[Your objective]: Write out the lines below exactly, beginning at the one with "pyautogui.scroll(-8, 509, 406)" and stopping after the one with "pyautogui.moveTo(497, 181)"; the pictures are not copied.

(Excerpts from a dataset)
# # #

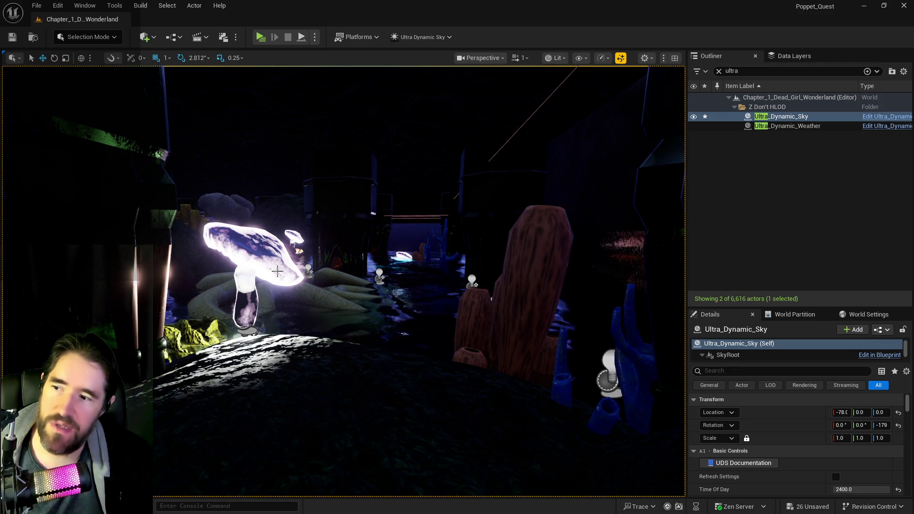
pyautogui.click(247, 286)
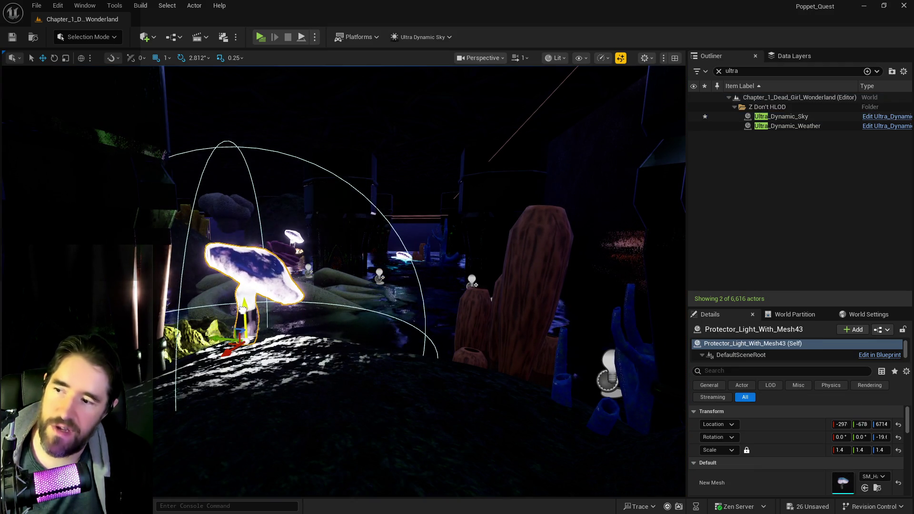
pyautogui.moveTo(205, 365); pyautogui.dragTo(167, 377)
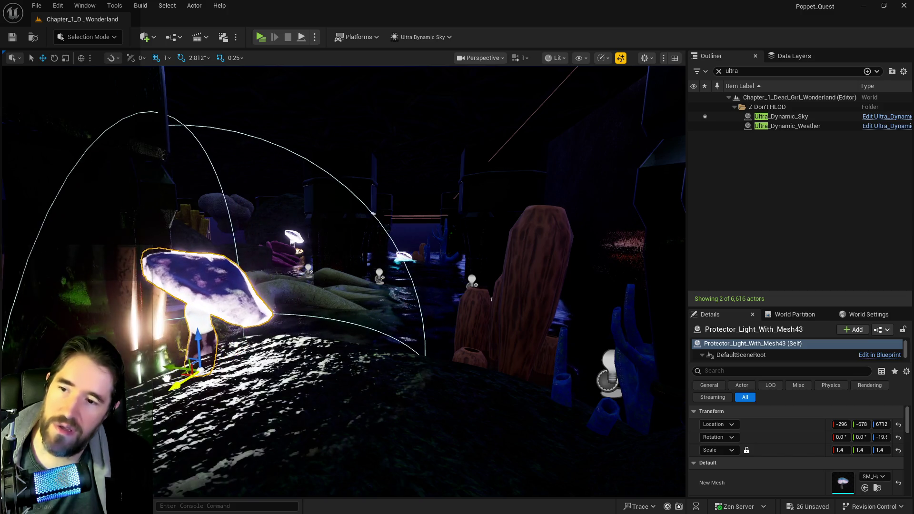
# Raise the blue SM_Coral_1 coral to location -296, -743, 6651, then inspect the coiled coral
pyautogui.click(625, 410)
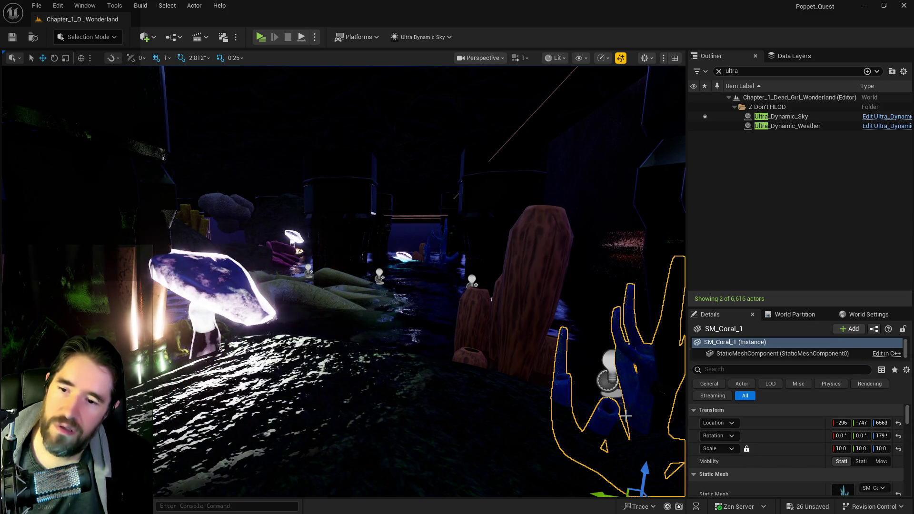
pyautogui.moveTo(645, 470)
pyautogui.mouseDown()
pyautogui.moveTo(654, 416)
pyautogui.moveTo(614, 443)
pyautogui.moveTo(579, 443)
pyautogui.mouseUp()
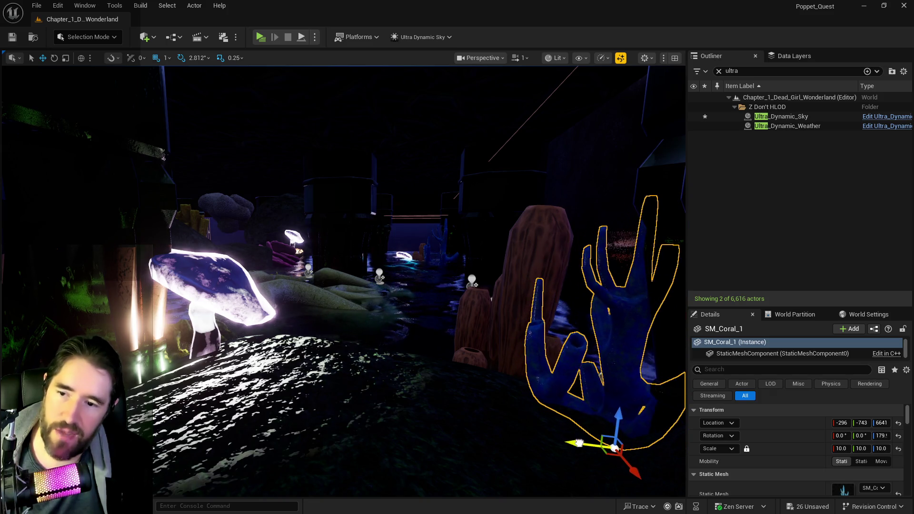
pyautogui.moveTo(625, 407)
pyautogui.mouseDown()
pyautogui.moveTo(605, 445)
pyautogui.moveTo(492, 227)
pyautogui.mouseUp()
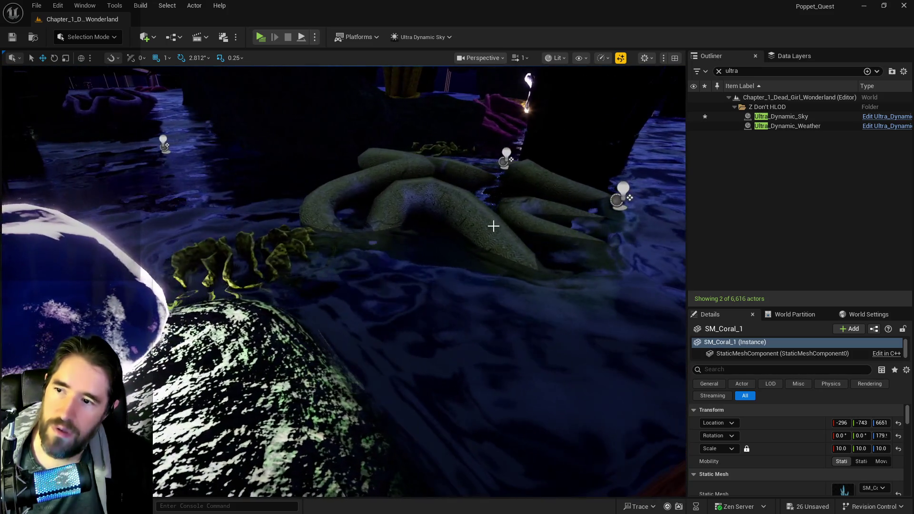
pyautogui.click(491, 214)
pyautogui.moveTo(443, 276); pyautogui.dragTo(409, 285)
pyautogui.moveTo(598, 408)
pyautogui.mouseDown()
pyautogui.moveTo(596, 383)
pyautogui.moveTo(598, 408)
pyautogui.moveTo(619, 390)
pyautogui.mouseUp()
pyautogui.scroll(-5, 839, 471)
pyautogui.scroll(5, 839, 471)
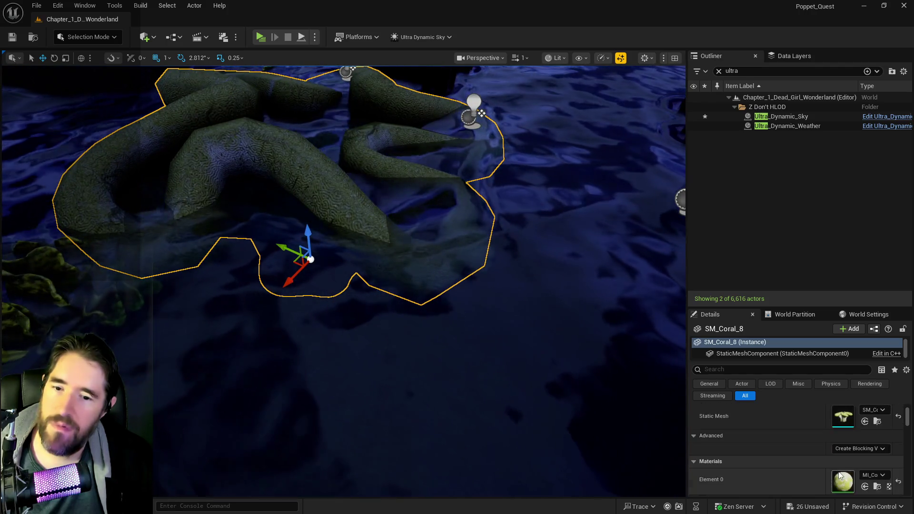
# Select and frame The Secret Garden Pool, flying down to a low view of the coral coils
pyautogui.click(585, 370)
pyautogui.scroll(-5, 755, 452)
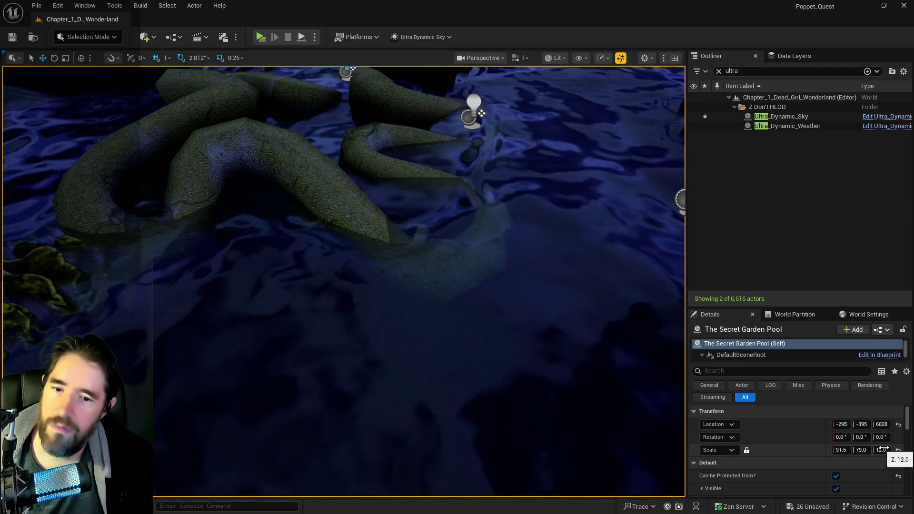
pyautogui.scroll(1, 758, 458)
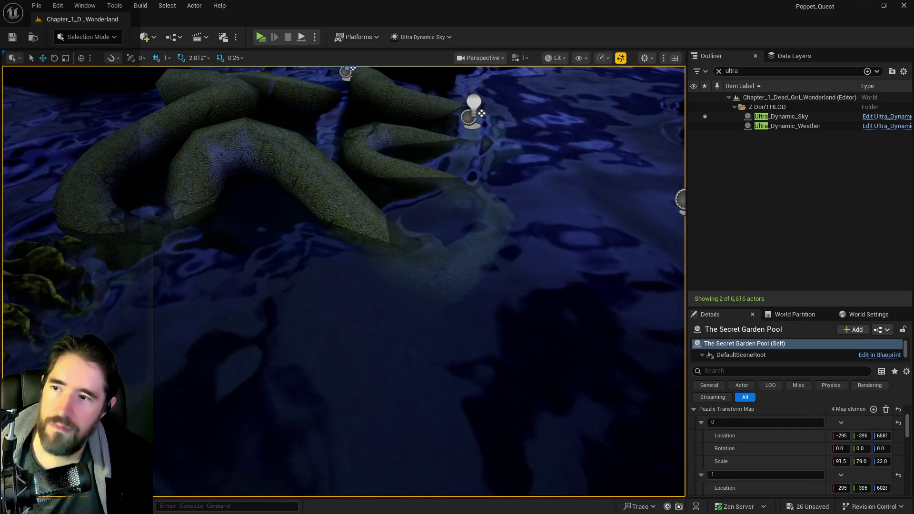
pyautogui.press('f')
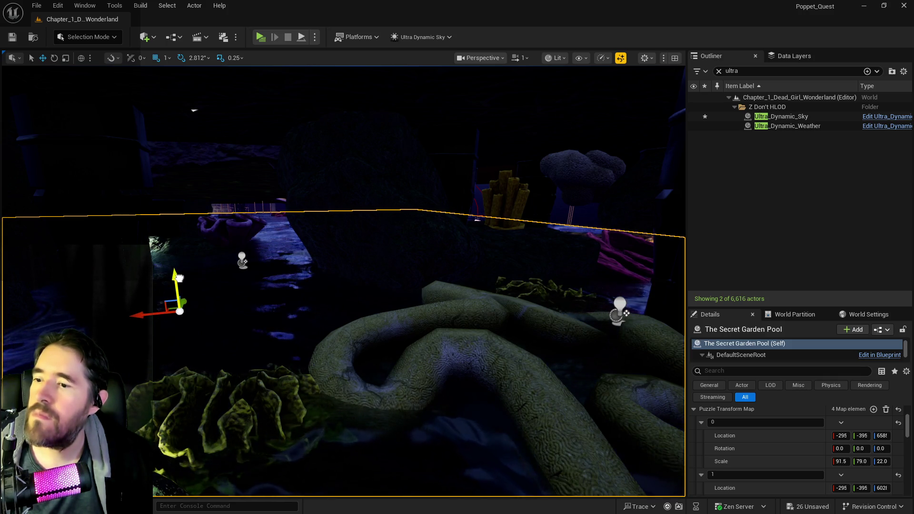
pyautogui.moveTo(183, 281); pyautogui.dragTo(182, 281)
pyautogui.moveTo(597, 438); pyautogui.dragTo(597, 439)
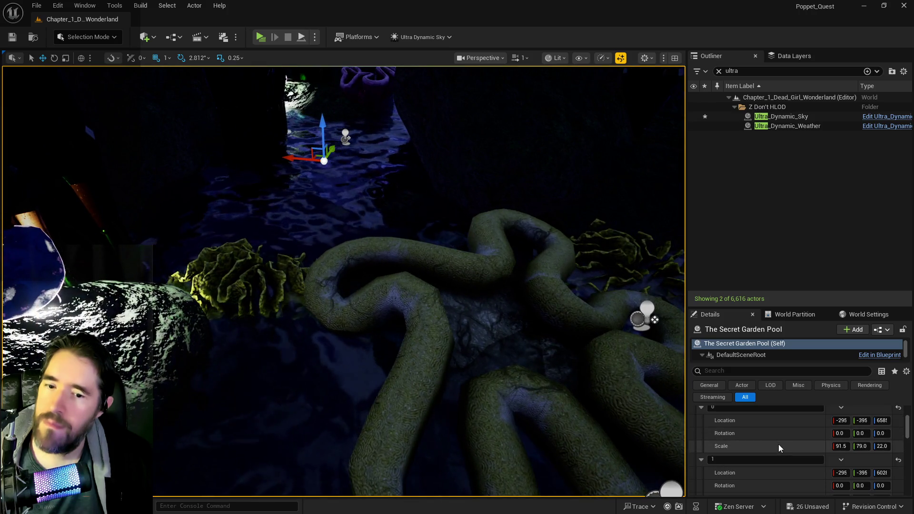
pyautogui.scroll(5, 778, 444)
# Undo a mistaken paste into the pool's Transform location
pyautogui.rightClick(779, 425)
pyautogui.click(795, 451)
pyautogui.click(58, 6)
pyautogui.click(76, 42)
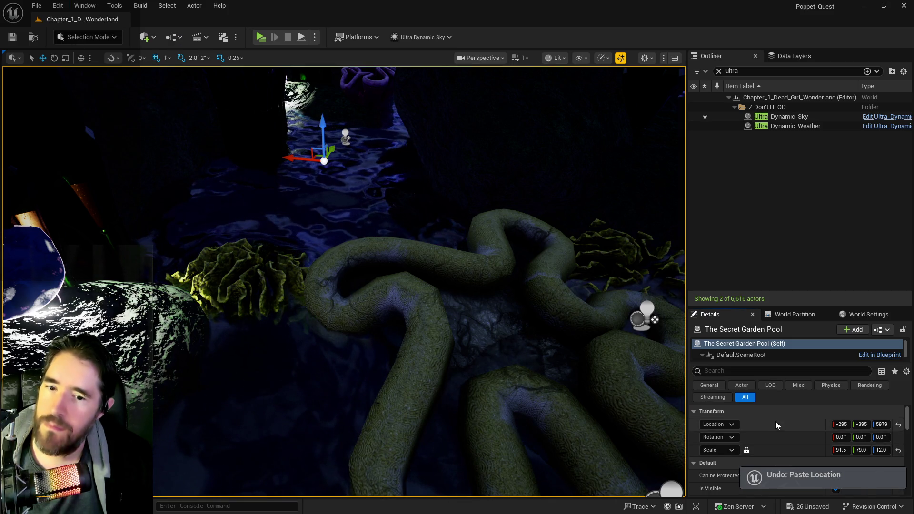
# Paste height 5979 into Puzzle Transform Map entry 1's location and save the level
pyautogui.scroll(-5, 791, 439)
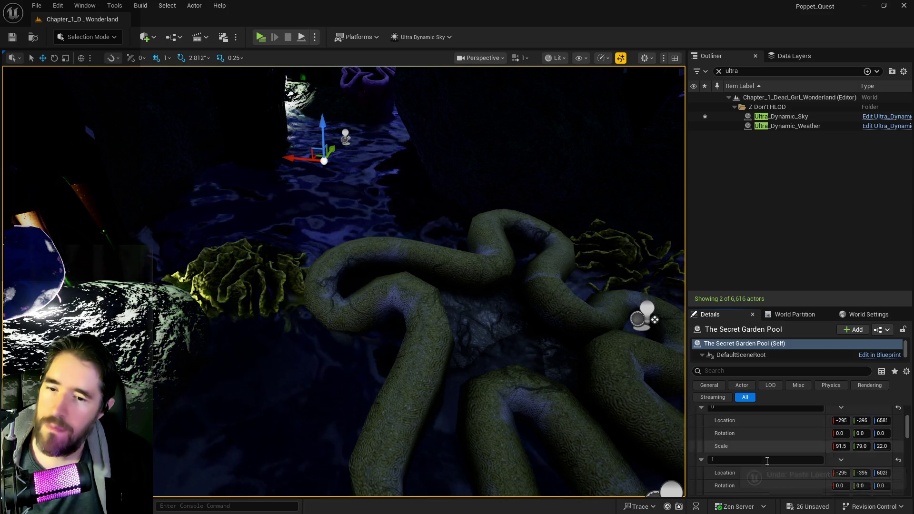
pyautogui.scroll(-1, 762, 458)
pyautogui.rightClick(762, 458)
pyautogui.click(792, 418)
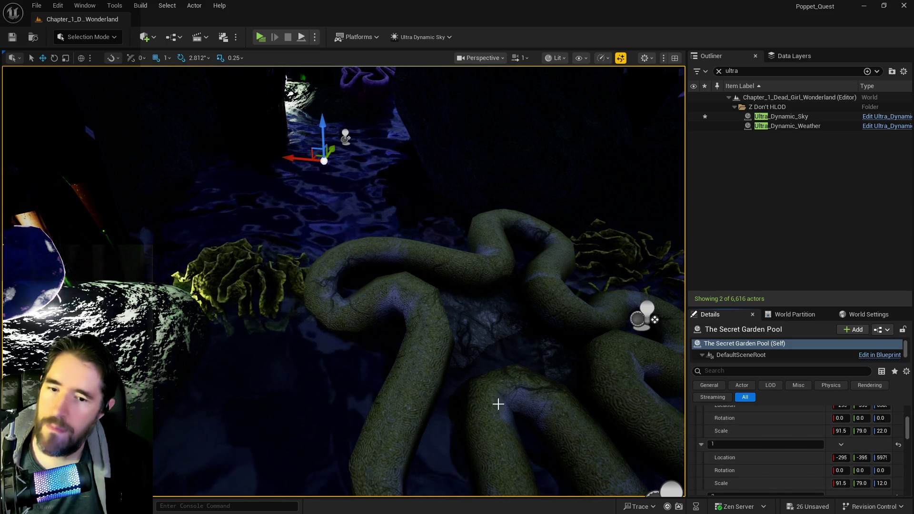
pyautogui.scroll(-8, 509, 406)
pyautogui.press('ctrl+s')
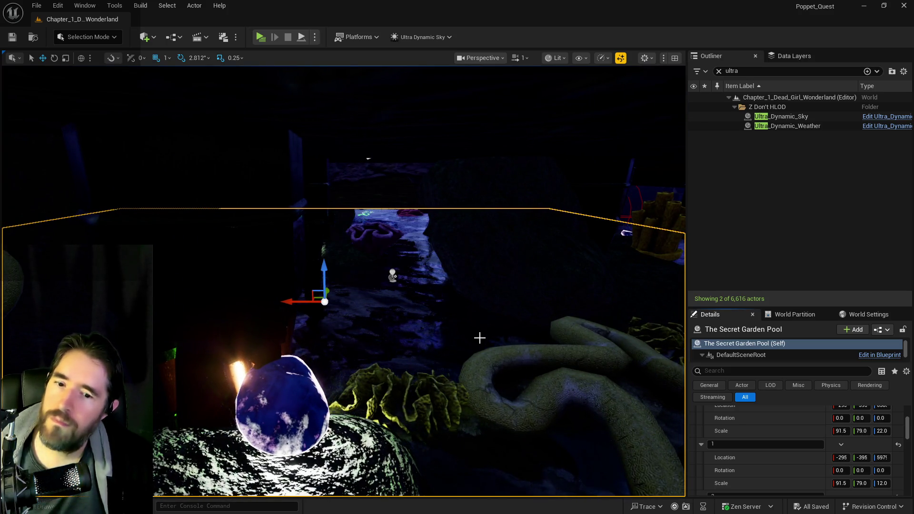
# Fly over the pool and select the rock SM_Rock90 beside it
pyautogui.scroll(-5, 477, 337)
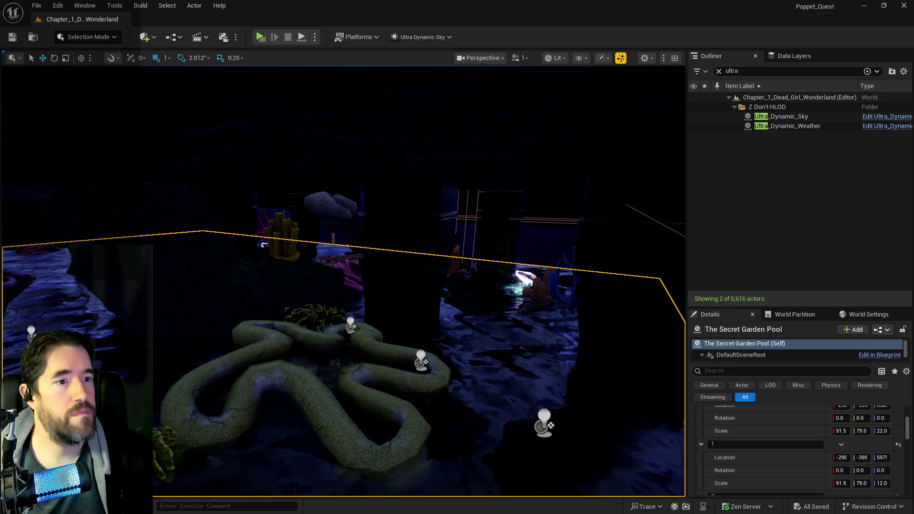
pyautogui.moveTo(474, 356); pyautogui.dragTo(502, 316)
pyautogui.click(325, 250)
# Lower the rock and the collectible key slightly
pyautogui.moveTo(341, 255)
pyautogui.mouseDown()
pyautogui.moveTo(339, 282)
pyautogui.moveTo(443, 232)
pyautogui.mouseUp()
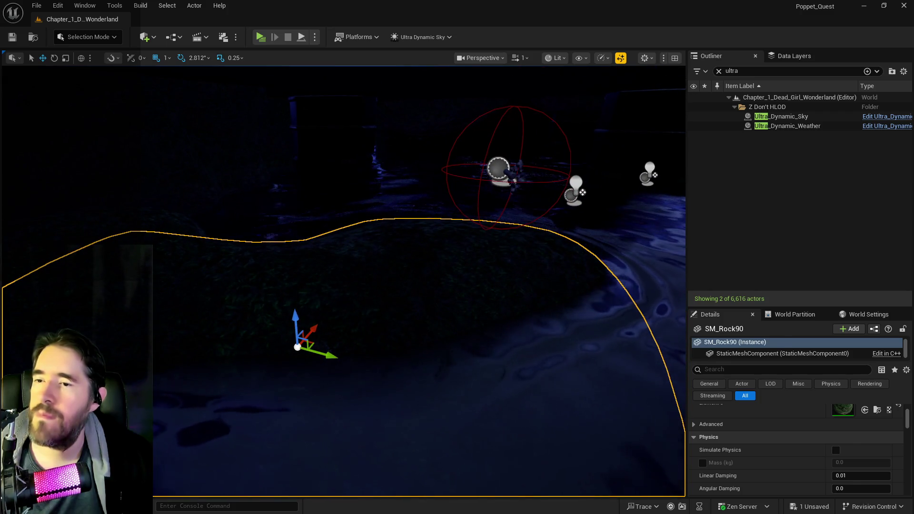
pyautogui.click(515, 172)
pyautogui.click(514, 181)
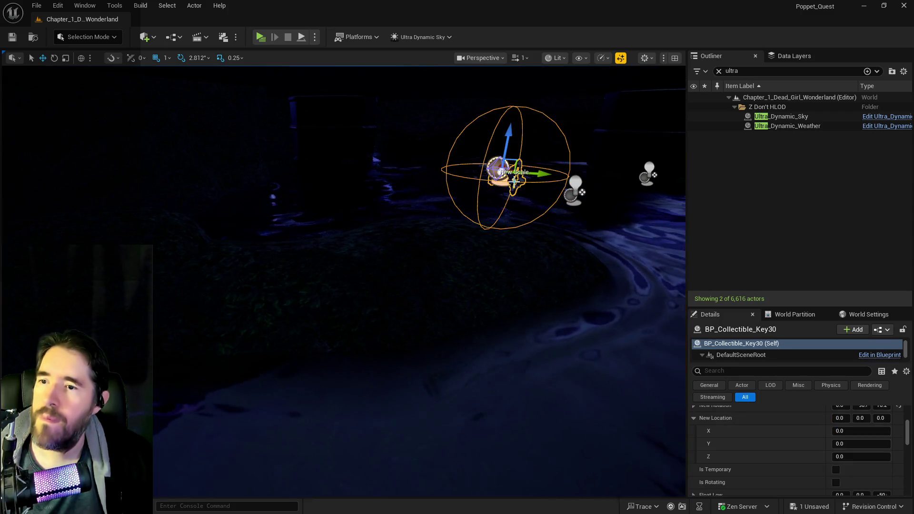
pyautogui.moveTo(497, 153)
pyautogui.mouseDown()
pyautogui.moveTo(497, 181)
pyautogui.moveTo(415, 79)
pyautogui.mouseUp()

# # #

[Written answer]:
pyautogui.scroll(-8, 509, 406)
pyautogui.press('ctrl+s')
# Fly over the pool and select the rock SM_Rock90 beside it
pyautogui.scroll(-5, 477, 337)
pyautogui.moveTo(474, 356); pyautogui.dragTo(502, 316)
pyautogui.click(325, 250)
# Lower the rock and the collectible key slightly
pyautogui.moveTo(341, 255)
pyautogui.mouseDown()
pyautogui.moveTo(339, 282)
pyautogui.moveTo(443, 232)
pyautogui.mouseUp()
pyautogui.click(515, 172)
pyautogui.click(514, 181)
pyautogui.moveTo(497, 153)
pyautogui.mouseDown()
pyautogui.moveTo(497, 181)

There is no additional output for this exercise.